(WORK REQUEST): Only the pictures are dropped. Restate each line below word for word.

(RECORDED INFORMATION):

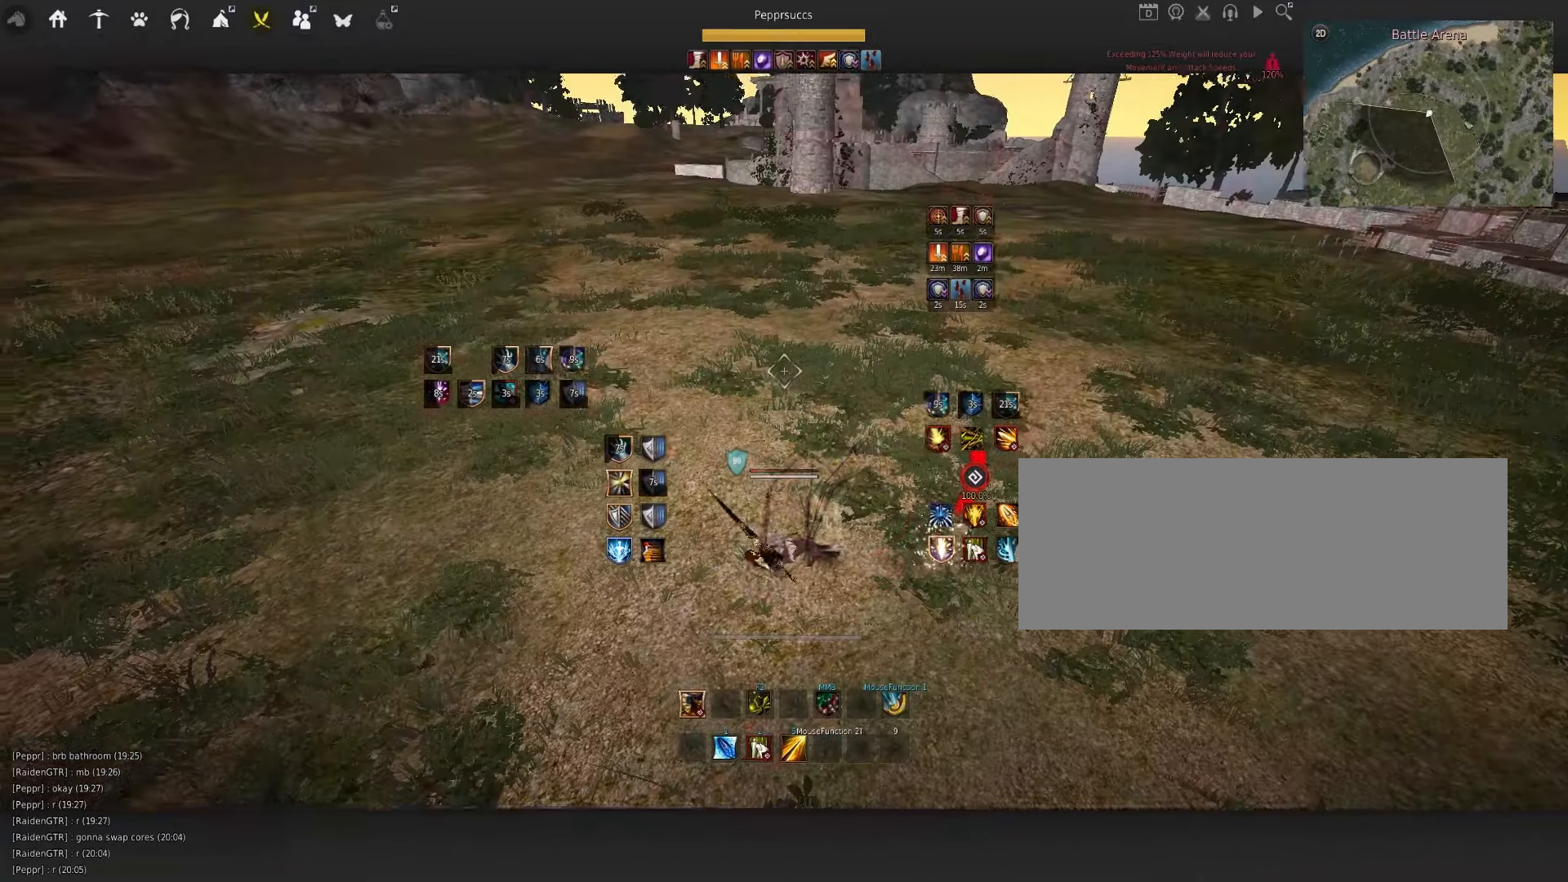
{"keys": ["q"], "mouse": [], "events": [[500, "q", "down"]]}
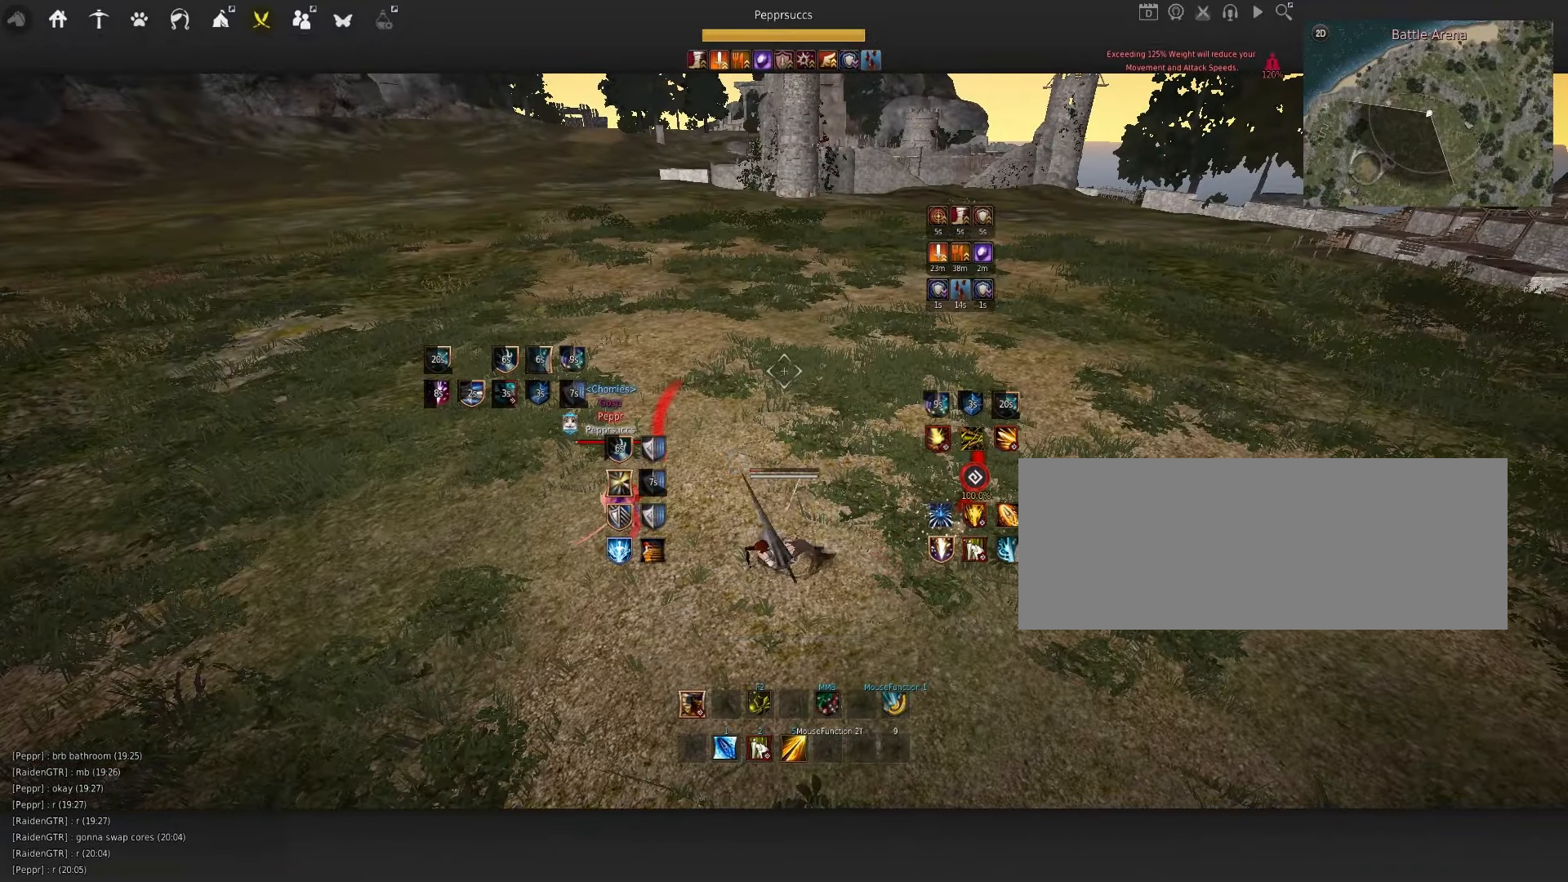
{"keys": ["q"], "mouse": [], "events": []}
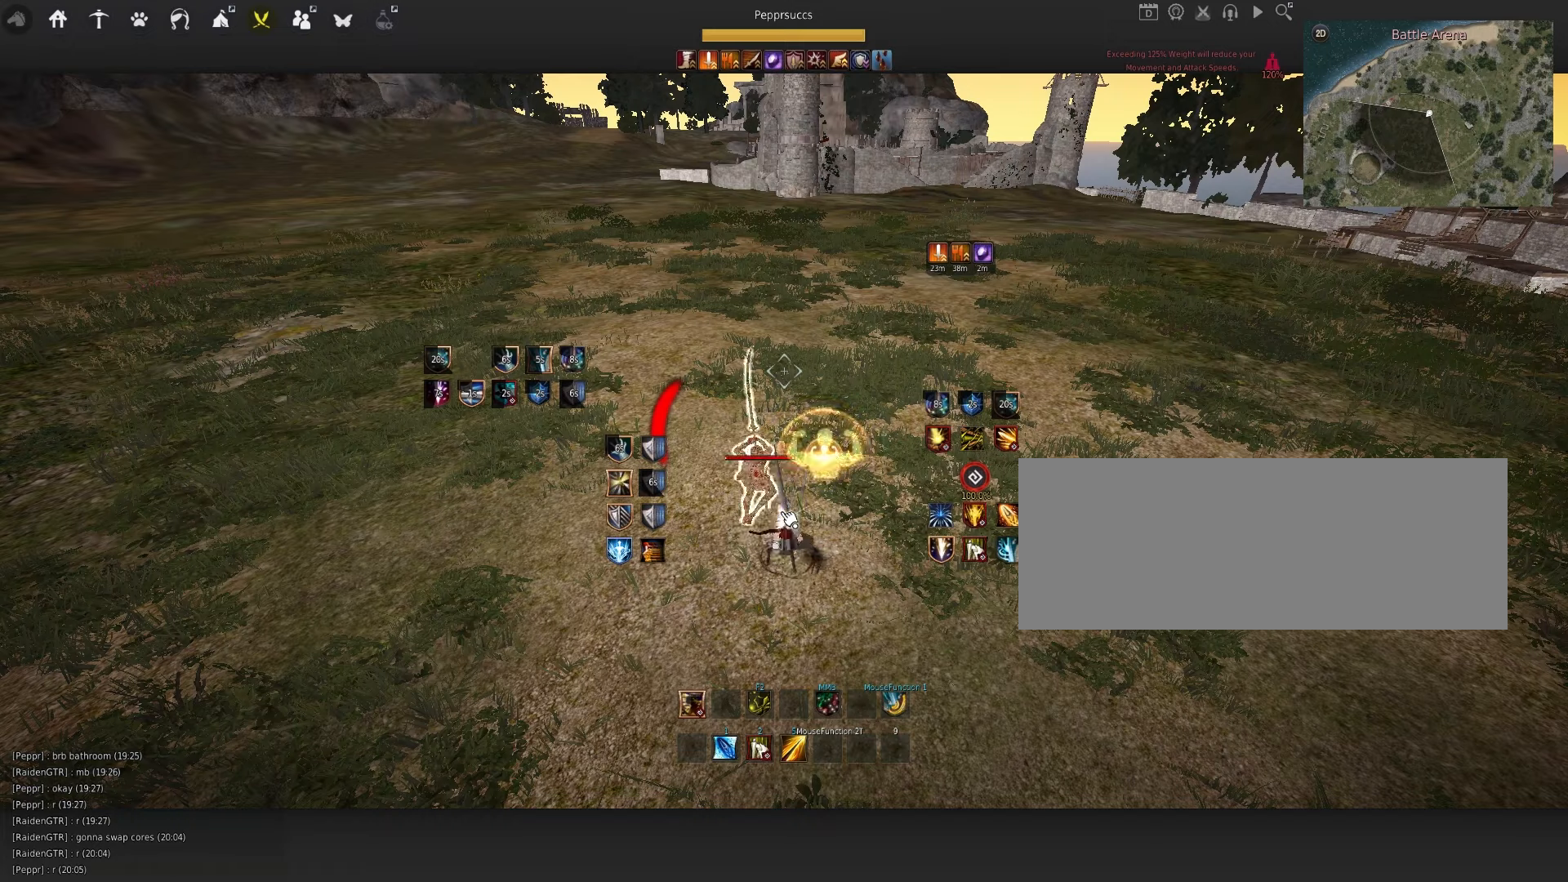
{"keys": [], "mouse": [], "events": [[34, "q", "up"], [150, "s", "down"], [150, "shift", "down"], [400, "shift", "up"], [417, "s", "up"]]}
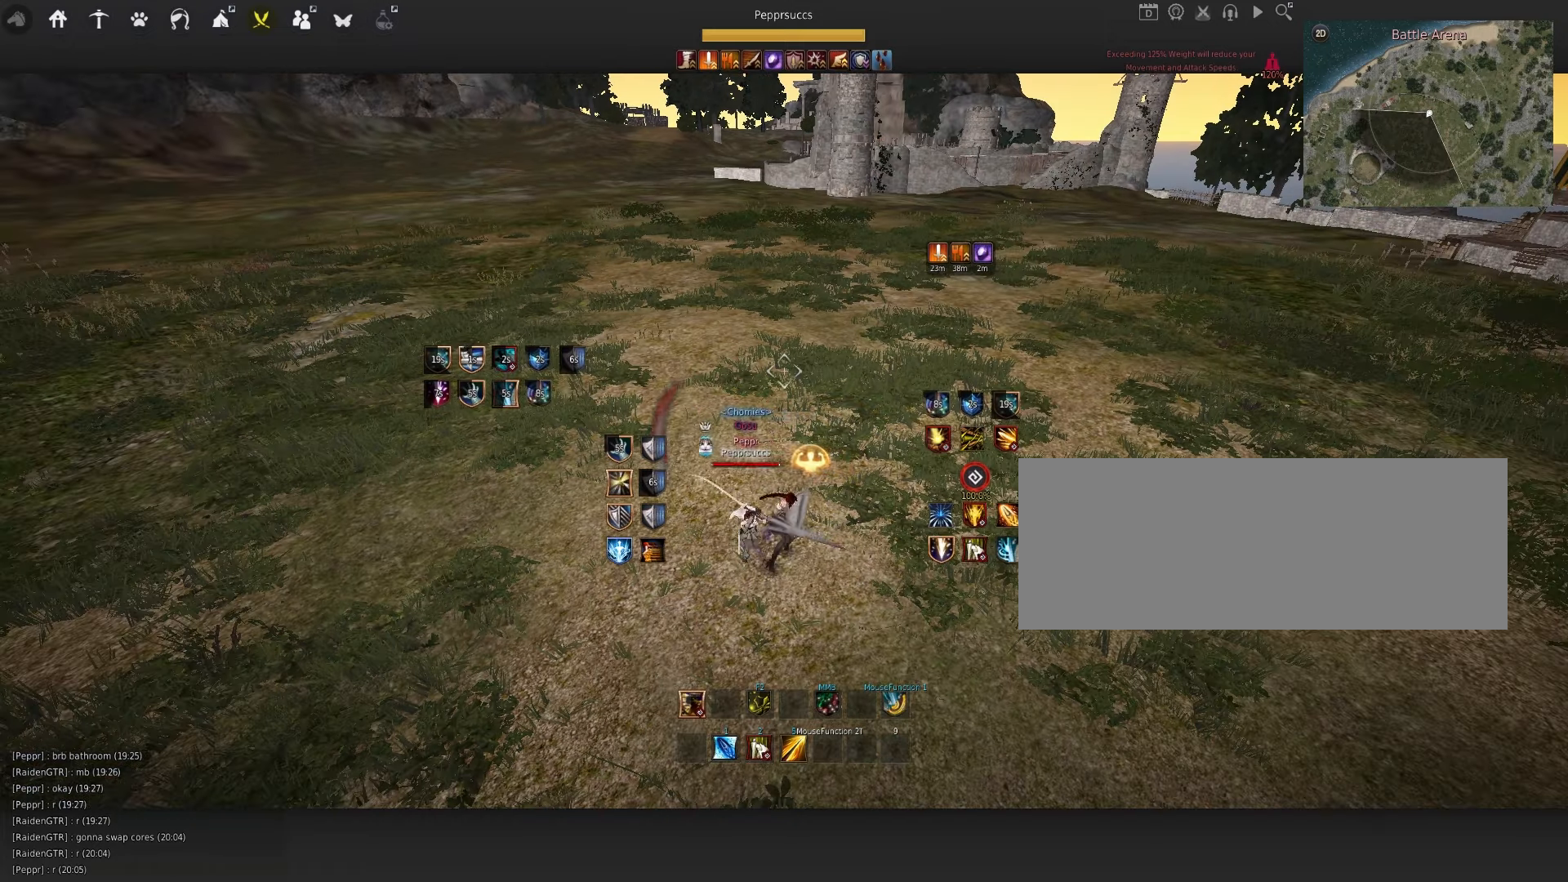
{"keys": [], "mouse": [], "events": []}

(RESULT):
{"keys": ["q"], "mouse": [], "events": [[500, "q", "down"]]}
{"keys": ["q"], "mouse": [], "events": []}
{"keys": [], "mouse": [], "events": [[34, "q", "up"], [150, "s", "down"], [150, "shift", "down"], [400, "shift", "up"], [417, "s", "up"]]}
{"keys": [], "mouse": [], "events": []}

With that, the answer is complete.